(Data entries)

---*---

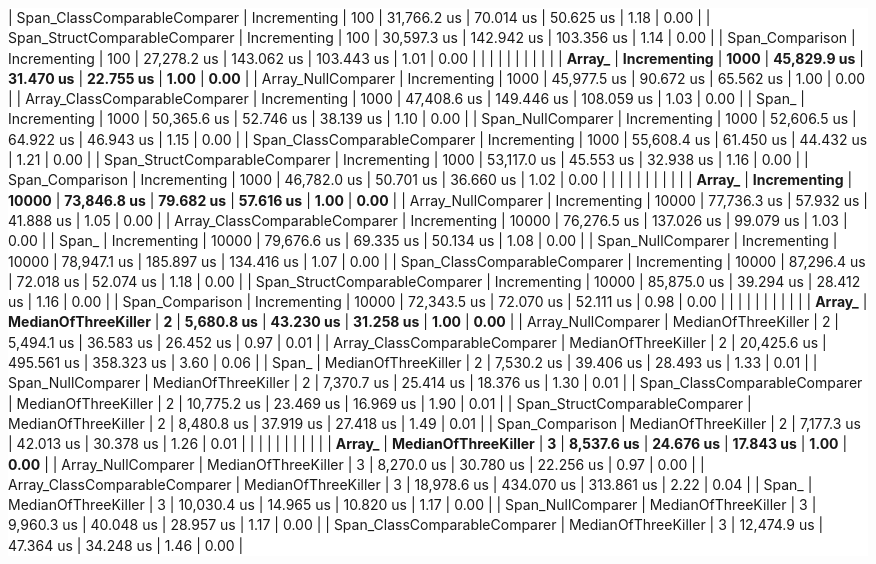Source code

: |  Span_ClassComparableComparer |         Incrementing |    100 |  31,766.2 us |  70.014 us |  50.625 us |   1.18 |     0.00 |
| Span_StructComparableComparer |         Incrementing |    100 |  30,597.3 us | 142.942 us | 103.356 us |   1.14 |     0.00 |
|               Span_Comparison |         Incrementing |    100 |  27,278.2 us | 143.062 us | 103.443 us |   1.01 |     0.00 |
|                               |                      |        |              |            |            |        |          |
|                        **Array_** |         **Incrementing** |   **1000** |  **45,829.9 us** |  **31.470 us** |  **22.755 us** |   **1.00** |     **0.00** |
|            Array_NullComparer |         Incrementing |   1000 |  45,977.5 us |  90.672 us |  65.562 us |   1.00 |     0.00 |
| Array_ClassComparableComparer |         Incrementing |   1000 |  47,408.6 us | 149.446 us | 108.059 us |   1.03 |     0.00 |
|                         Span_ |         Incrementing |   1000 |  50,365.6 us |  52.746 us |  38.139 us |   1.10 |     0.00 |
|             Span_NullComparer |         Incrementing |   1000 |  52,606.5 us |  64.922 us |  46.943 us |   1.15 |     0.00 |
|  Span_ClassComparableComparer |         Incrementing |   1000 |  55,608.4 us |  61.450 us |  44.432 us |   1.21 |     0.00 |
| Span_StructComparableComparer |         Incrementing |   1000 |  53,117.0 us |  45.553 us |  32.938 us |   1.16 |     0.00 |
|               Span_Comparison |         Incrementing |   1000 |  46,782.0 us |  50.701 us |  36.660 us |   1.02 |     0.00 |
|                               |                      |        |              |            |            |        |          |
|                        **Array_** |         **Incrementing** |  **10000** |  **73,846.8 us** |  **79.682 us** |  **57.616 us** |   **1.00** |     **0.00** |
|            Array_NullComparer |         Incrementing |  10000 |  77,736.3 us |  57.932 us |  41.888 us |   1.05 |     0.00 |
| Array_ClassComparableComparer |         Incrementing |  10000 |  76,276.5 us | 137.026 us |  99.079 us |   1.03 |     0.00 |
|                         Span_ |         Incrementing |  10000 |  79,676.6 us |  69.335 us |  50.134 us |   1.08 |     0.00 |
|             Span_NullComparer |         Incrementing |  10000 |  78,947.1 us | 185.897 us | 134.416 us |   1.07 |     0.00 |
|  Span_ClassComparableComparer |         Incrementing |  10000 |  87,296.4 us |  72.018 us |  52.074 us |   1.18 |     0.00 |
| Span_StructComparableComparer |         Incrementing |  10000 |  85,875.0 us |  39.294 us |  28.412 us |   1.16 |     0.00 |
|               Span_Comparison |         Incrementing |  10000 |  72,343.5 us |  72.070 us |  52.111 us |   0.98 |     0.00 |
|                               |                      |        |              |            |            |        |          |
|                        **Array_** |  **MedianOfThreeKiller** |      **2** |   **5,680.8 us** |  **43.230 us** |  **31.258 us** |   **1.00** |     **0.00** |
|            Array_NullComparer |  MedianOfThreeKiller |      2 |   5,494.1 us |  36.583 us |  26.452 us |   0.97 |     0.01 |
| Array_ClassComparableComparer |  MedianOfThreeKiller |      2 |  20,425.6 us | 495.561 us | 358.323 us |   3.60 |     0.06 |
|                         Span_ |  MedianOfThreeKiller |      2 |   7,530.2 us |  39.406 us |  28.493 us |   1.33 |     0.01 |
|             Span_NullComparer |  MedianOfThreeKiller |      2 |   7,370.7 us |  25.414 us |  18.376 us |   1.30 |     0.01 |
|  Span_ClassComparableComparer |  MedianOfThreeKiller |      2 |  10,775.2 us |  23.469 us |  16.969 us |   1.90 |     0.01 |
| Span_StructComparableComparer |  MedianOfThreeKiller |      2 |   8,480.8 us |  37.919 us |  27.418 us |   1.49 |     0.01 |
|               Span_Comparison |  MedianOfThreeKiller |      2 |   7,177.3 us |  42.013 us |  30.378 us |   1.26 |     0.01 |
|                               |                      |        |              |            |            |        |          |
|                        **Array_** |  **MedianOfThreeKiller** |      **3** |   **8,537.6 us** |  **24.676 us** |  **17.843 us** |   **1.00** |     **0.00** |
|            Array_NullComparer |  MedianOfThreeKiller |      3 |   8,270.0 us |  30.780 us |  22.256 us |   0.97 |     0.00 |
| Array_ClassComparableComparer |  MedianOfThreeKiller |      3 |  18,978.6 us | 434.070 us | 313.861 us |   2.22 |     0.04 |
|                         Span_ |  MedianOfThreeKiller |      3 |  10,030.4 us |  14.965 us |  10.820 us |   1.17 |     0.00 |
|             Span_NullComparer |  MedianOfThreeKiller |      3 |   9,960.3 us |  40.048 us |  28.957 us |   1.17 |     0.00 |
|  Span_ClassComparableComparer |  MedianOfThreeKiller |      3 |  12,474.9 us |  47.364 us |  34.248 us |   1.46 |     0.00 |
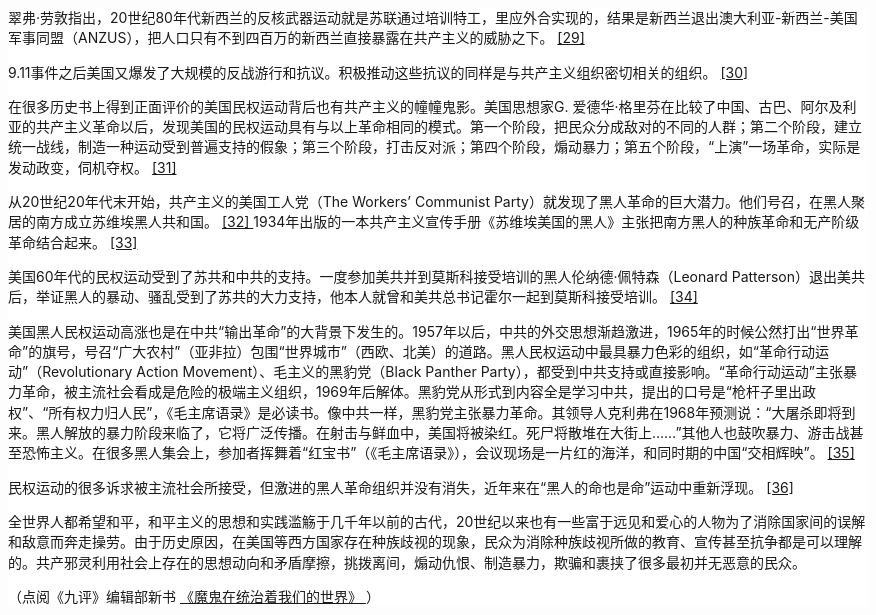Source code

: <p>
 翠弗‧劳敦指出，20世纪80年代新西兰的反核武器运动就是苏联通过培训特工，里应外合实现的，结果是新西兰退出澳大利亚-新西兰-美国军事同盟（ANZUS），把人口只有不到四百万的新西兰直接暴露在共产主义的威胁之下。
 <a href="#_edn29" name="_ednref29">
  [29]
 </a>
</p>
<p>
 9.11事件之后美国又爆发了大规模的反战游行和抗议。积极推动这些抗议的同样是与共产主义组织密切相关的组织。
 <a href="#_edn30" name="_ednref30">
  [30]
 </a>
</p>
<p>
 在很多历史书上得到正面评价的美国民权运动背后也有共产主义的幢幢鬼影。美国思想家G. 爱德华‧格里芬在比较了中国、古巴、阿尔及利亚的共产主义革命以后，发现美国的民权运动具有与以上革命相同的模式。第一个阶段，把民众分成敌对的不同的人群；第二个阶段，建立统一战线，制造一种运动受到普遍支持的假象；第三个阶段，打击反对派；第四个阶段，煽动暴力；第五个阶段，“上演”一场革命，实际是发动政变，伺机夺权。
 <a href="#_edn31" name="_ednref31">
  [31]
 </a>
</p>
<p>
 从20世纪20年代末开始，共产主义的美国工人党（The Workers’ Communist Party）就发现了黑人革命的巨大潜力。他们号召，在黑人聚居的南方成立苏维埃黑人共和国。
 <a href="#_edn32" name="_ednref32">
  [32]
 </a>
 1934年出版的一本共产主义宣传手册《苏维埃美国的黑人》主张把南方黑人的种族革命和无产阶级革命结合起来。
 <a href="#_edn33" name="_ednref33">
  [33]
 </a>
</p>
<p>
 美国60年代的民权运动受到了苏共和中共的支持。一度参加美共并到莫斯科接受培训的黑人伦纳德‧佩特森（Leonard Patterson）退出美共后，举证黑人的暴动、骚乱受到了苏共的大力支持，他本人就曾和美共总书记霍尔一起到莫斯科接受培训。
 <a href="#_edn34" name="_ednref34">
  [34]
 </a>
</p>
<p>
 美国黑人民权运动高涨也是在中共“输出革命”的大背景下发生的。1957年以后，中共的外交思想渐趋激进，1965年的时候公然打出“世界革命”的旗号，号召“广大农村”（亚非拉）包围“世界城市”（西欧、北美）的道路。黑人民权运动中最具暴力色彩的组织，如“革命行动运动”（Revolutionary Action Movement）、毛主义的黑豹党（Black Panther Party），都受到中共支持或直接影响。“革命行动运动”主张暴力革命，被主流社会看成是危险的极端主义组织，1969年后解体。黑豹党从形式到内容全是学习中共，提出的口号是“枪杆子里出政权”、“所有权力归人民”，《毛主席语录》是必读书。像中共一样，黑豹党主张暴力革命。其领导人克利弗在1968年预测说：“大屠杀即将到来。黑人解放的暴力阶段来临了，它将广泛传播。在射击与鲜血中，美国将被染红。死尸将散堆在大街上……”其他人也鼓吹暴力、游击战甚至恐怖主义。在很多黑人集会上，参加者挥舞着“红宝书”（《毛主席语录》），会议现场是一片红的海洋，和同时期的中国“交相辉映”。
 <a href="#_edn35" name="_ednref35">
  [35]
 </a>
</p>
<p>
 民权运动的很多诉求被主流社会所接受，但激进的黑人革命组织并没有消失，近年来在“黑人的命也是命”运动中重新浮现。
 <a href="#_edn36" name="_ednref36">
  [36]
 </a>
</p>
<p>
 全世界人都希望和平，和平主义的思想和实践滥觞于几千年以前的古代，20世纪以来也有一些富于远见和爱心的人物为了消除国家间的误解和敌意而奔走操劳。由于历史原因，在美国等西方国家存在种族歧视的现象，民众为消除种族歧视所做的教育、宣传甚至抗争都是可以理解的。共产邪灵利用社会上存在的思想动向和矛盾摩擦，挑拨离间，煽动仇恨、制造暴力，欺骗和裹挟了很多最初并无恶意的民众。
</p>
<p>
 （点阅《九评》编辑部新书
 <a href="http://www.epochtimes.com/gb/nf1267582.htm" rel="noopener noreferrer" target="_blank">
  《魔鬼在统治着我们的世界》
 </a>
 ）
</p>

---*---

§ **Your instructions**: Copy out, unchanged, the stretch of lines from the one containing "31,766.2 us |" through the one containing "27,278.2 us |".

§ **Exercise answer**:
: |  Span_ClassComparableComparer |         Incrementing |    100 |  31,766.2 us |  70.014 us |  50.625 us |   1.18 |     0.00 |
| Span_StructComparableComparer |         Incrementing |    100 |  30,597.3 us | 142.942 us | 103.356 us |   1.14 |     0.00 |
|               Span_Comparison |         Incrementing |    100 |  27,278.2 us | 143.062 us | 103.443 us |   1.01 |     0.00 |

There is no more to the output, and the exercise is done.